Excerto do texto>
Decisão Texto Integral: Acordam na 2ª secção cível do Tribunal da Relação de Guimarães:

M… e esposa C…, residentes no lugar…, Valença; e J… e esposa C…, residentes no lugar …, Valença, interpuseram recurso da sentença final.
Pedem a sua revogação, dando-se a acção por totalmente procedente com as legais consequências.
Formulam as seguintes conclusões:
1. O Meritíssimo Juiz “a quo” após a produção da prova procedeu oficiosamente à ampliação da base instrutória acrescentando o quesito 2-A, onde passou a constar: “A faixa de terreno a que se alude em 2 é parte integrante dos prédios descritos em A e B?”.
2. A ampliação da base instrutória é permitida até ao encerramento da discussão, pelo disposto na al. f), do nº 2, do art. 650º do CPC e balizada pelo art. 264º, cabendo ao juiz que preside à audiência, imperativamente, distinguir: a)- se os factos que pretende incluir na base instrutória são essenciais, só os pode incluir se tiverem sido alegados nos articulados; b) - se são instrumentais, pode incluí-los ainda que não tenham sido alegados; c) - se são essenciais, mas se limitam a concretizar ou complementar factos já alegados nos articulados, só pode incluí-los se a parte interessada manifestar interesse e for cumprido o contraditório.
3. Do douto despacho que determinou a ampliação não consta tal distinção, nem classificação dos factos.
4. Resulta da ata de julgamento que nenhuma das partes manifestou interesse na inclusão de tal quesito, apenas ficaram “cientes da mesma”.
5. O nº 3, do artº 264º, estipula que serão ainda considerados na decisão os factos essenciais à procedência das pretensões formuladas ou das excepções deduzidas que sejam complemento ou concretização de outros que as partes hajam oportunamente alegado e resultem da instrução e discussão da causa, desde que a parte interessada manifeste vontade de deles se aproveitar e à parte contrária e tenha sido facultado o exercício do contraditório.
6. Não consta dos autos qualquer manifestação de vontade de se aproveitar de tal ampliação e, tampouco, foi facultado o exercício do contraditório em relação a tal intenção e aproveitamento, porque a mesma, está claro, não foi manifestada (vide ata de 7 de Julho de 2011).
7. O douto despacho, que determinou a ampliação da base instrutória, carece de fundamentação, e não pode o Juiz, oficiosamente, substituir-se às partes na introdução na causa de novos factos essenciais, não podendo ser admitida tal ampliação.
Por outro lado,
8. A presente acção é simples apreciação negativa, nela os autores pretendem que se declare que os respectivos prédios não estão onerados com nenhuma servidão constituída a favor do prédio dos Réus, é isso que peticionam.
9. Assim, in casu, rege o n.º 1, do artigo 343.º do Código Civil, que inverte o regime-regra da produção da prova, pondo a cargo dos Réus o ónus da prova do direito em discussão.
10. Na acção negatória de servidão, "é ao réu que cabe provar a existência da servidão, por ser praticamente impossível provar que ela não se constituiu. O autor só terá de fazer a prova do seu direito de propriedade". (PIRES DE LIMA e ANTUNES VARELA, Código Civil Anotado, Vol. I, 4.ª edição, com a colaboração de M. HENRIQUE MESQUITA, Coimbra, 1987, p. 307.

Objetivos>
1. Segundo o excerto do acórdão, que quesito o juiz acrescentou oficiosamente à base instrutória?
2. Transcreva do excerto do acórdão o trecho que abre com as palavras "Decisão Texto Integral: Acordam" e fecha com "as legais consequências.".

Registos de dados>
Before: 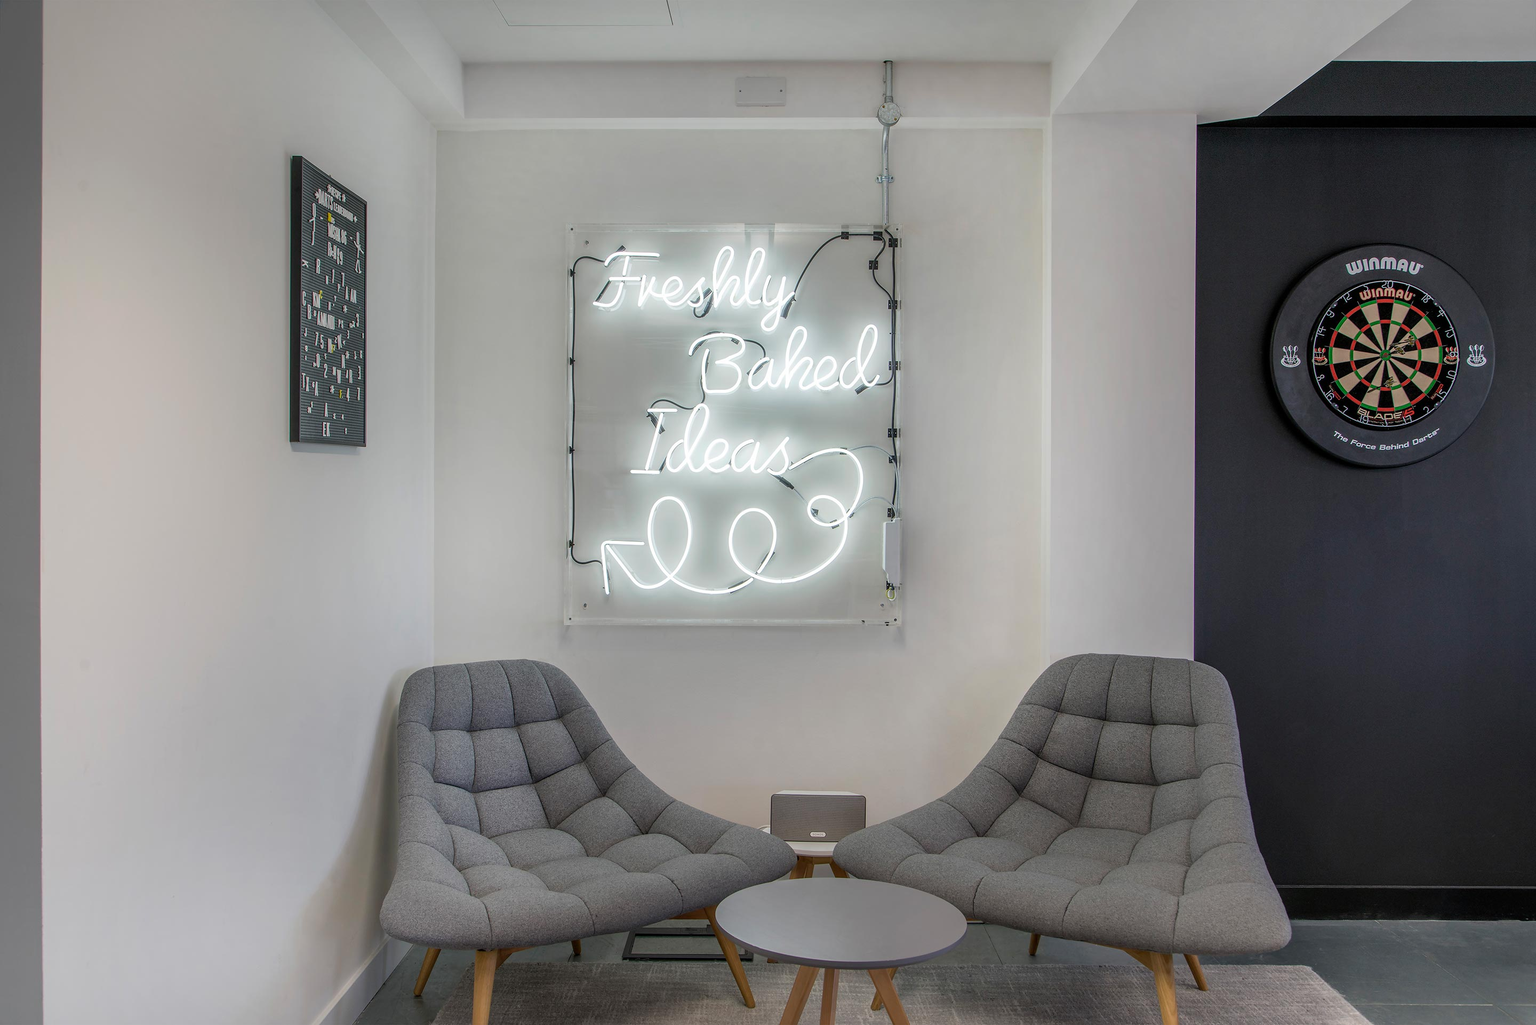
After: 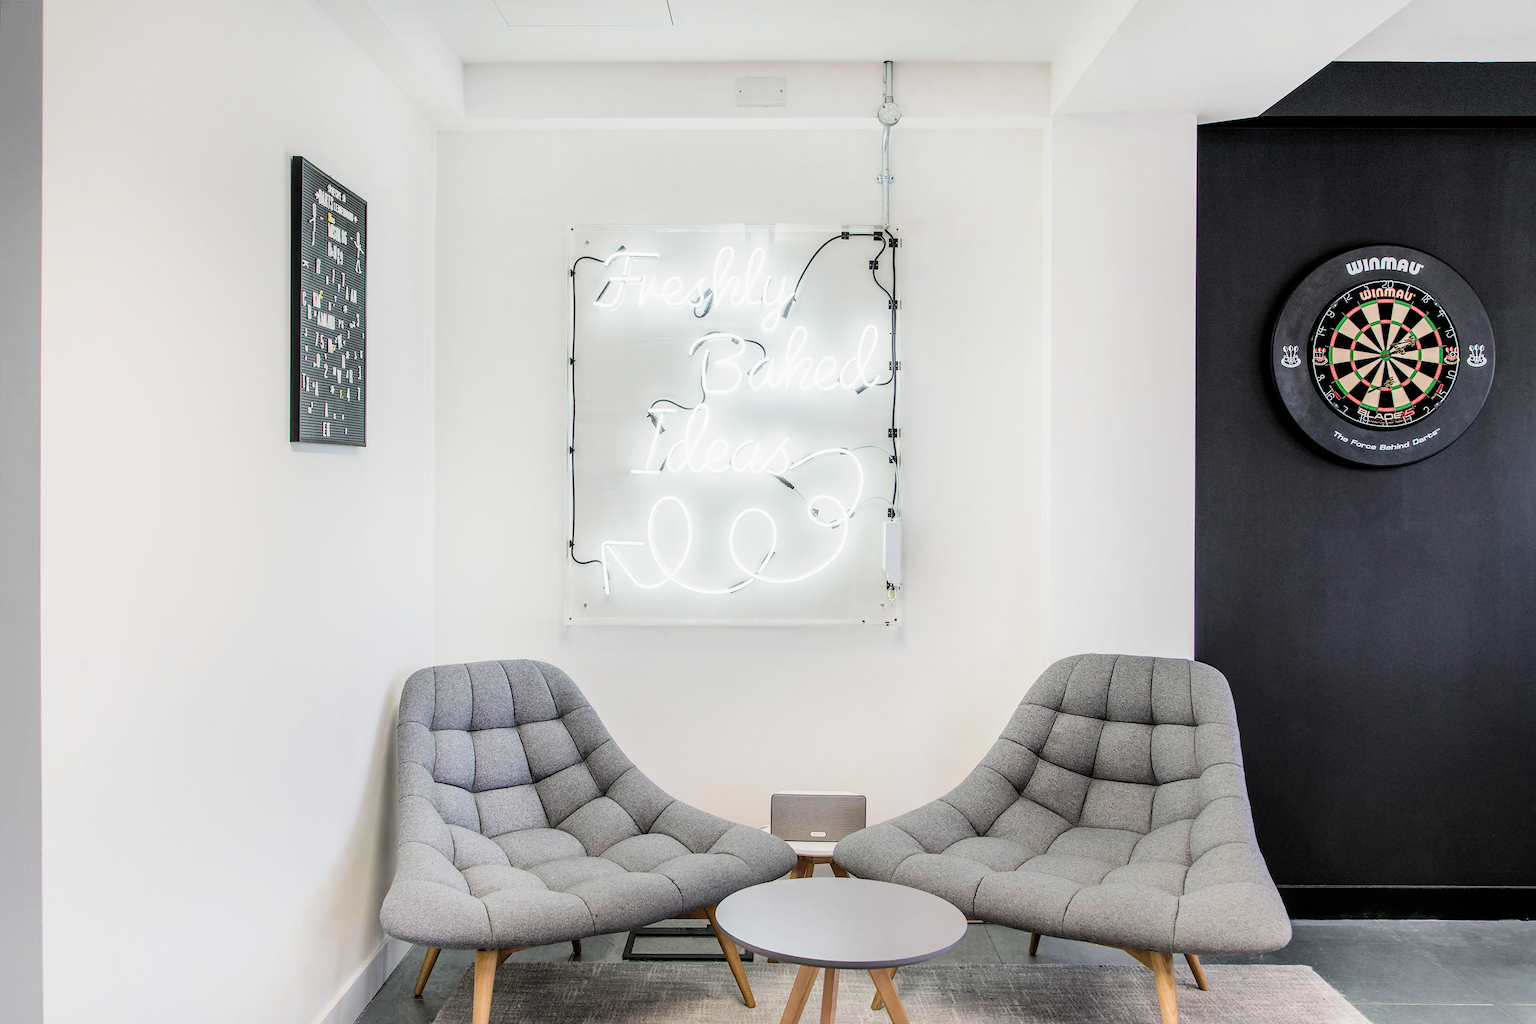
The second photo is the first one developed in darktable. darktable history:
exposure: black level correction 0, exposure 1.2 EV, compensate highlight preservation false
filmic rgb: black relative exposure -5.04 EV, white relative exposure 3.96 EV, hardness 2.88, contrast 1.5, color science v5 (2021), contrast in shadows safe, contrast in highlights safe
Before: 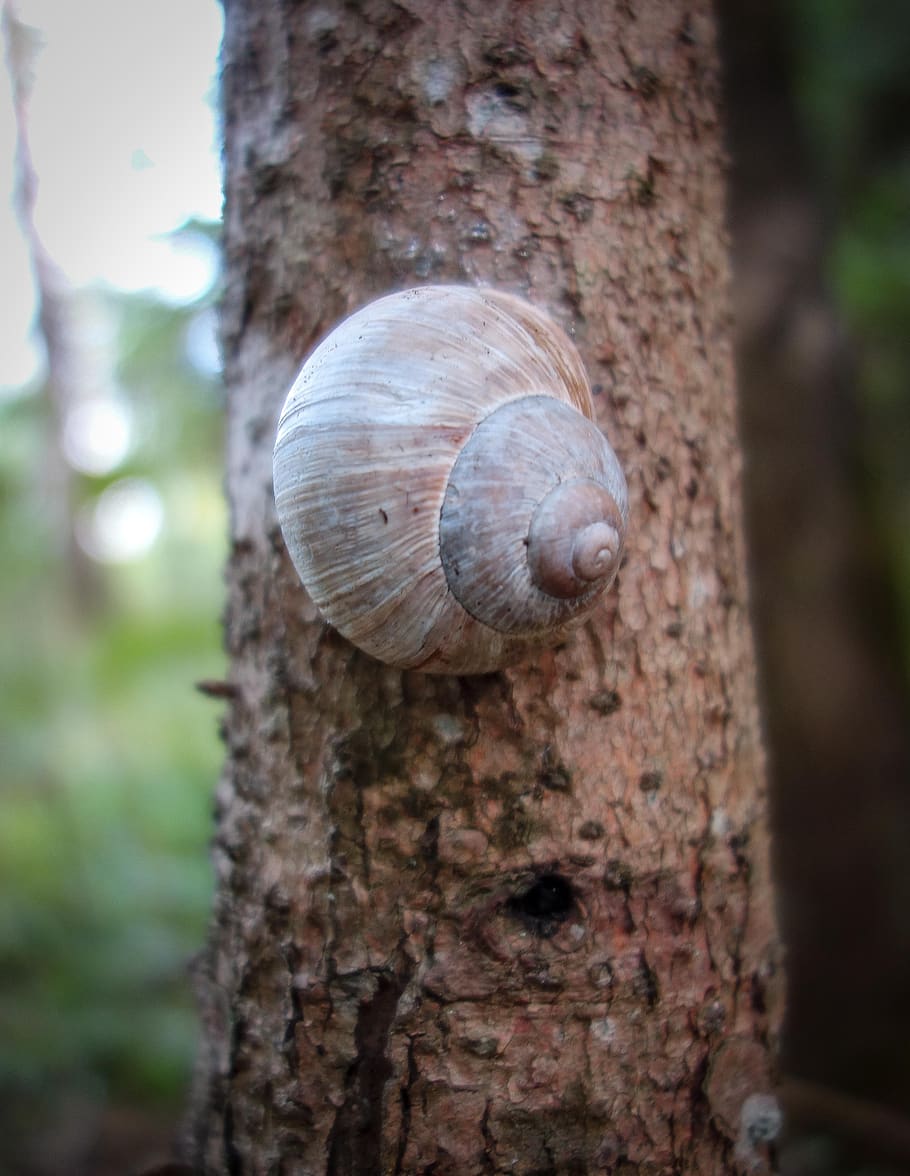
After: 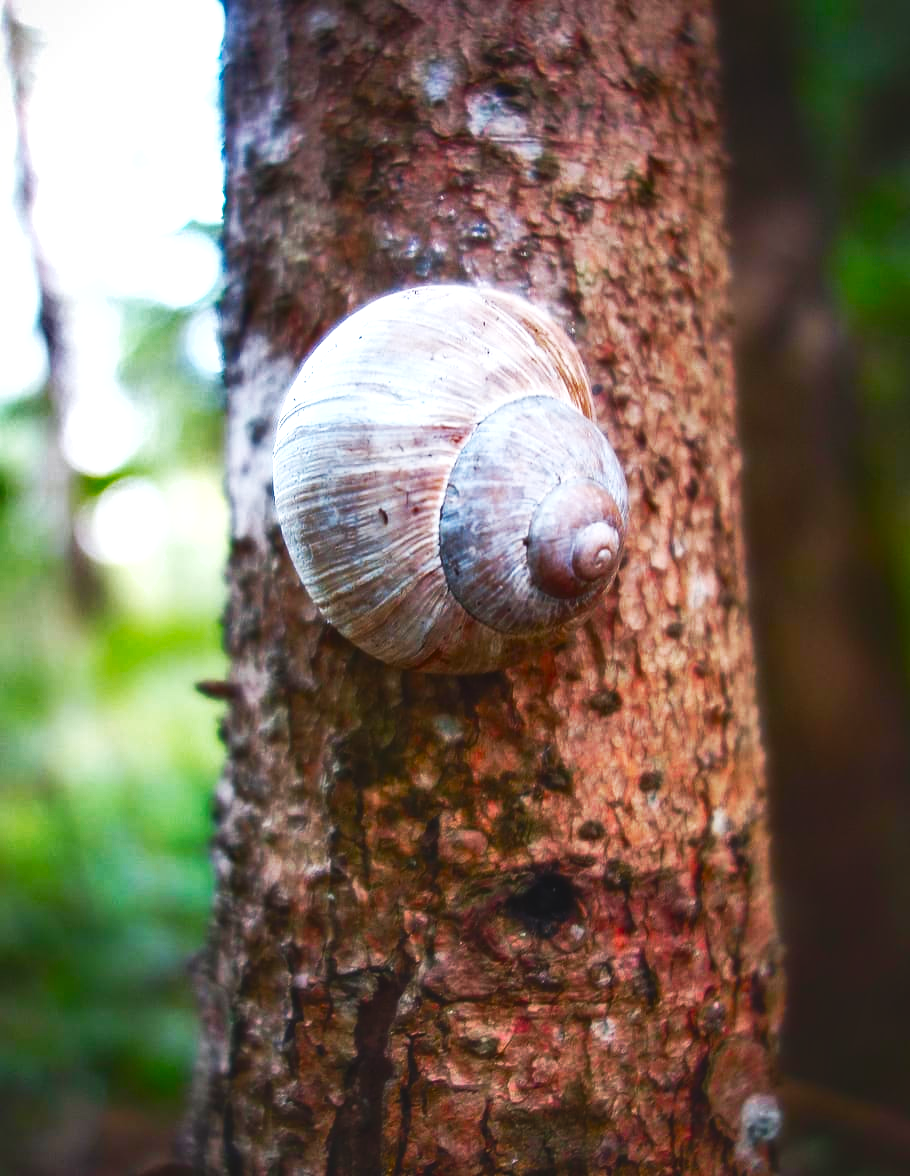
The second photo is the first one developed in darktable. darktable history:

Respostas dadas>
1. O quesito 2-A.

2.
Decisão Texto Integral: Acordam na 2ª secção cível do Tribunal da Relação de Guimarães:

M… e esposa C…, residentes no lugar…, Valença; e J… e esposa C…, residentes no lugar …, Valença, interpuseram recurso da sentença final.
Pedem a sua revogação, dando-se a acção por totalmente procedente com as legais consequências.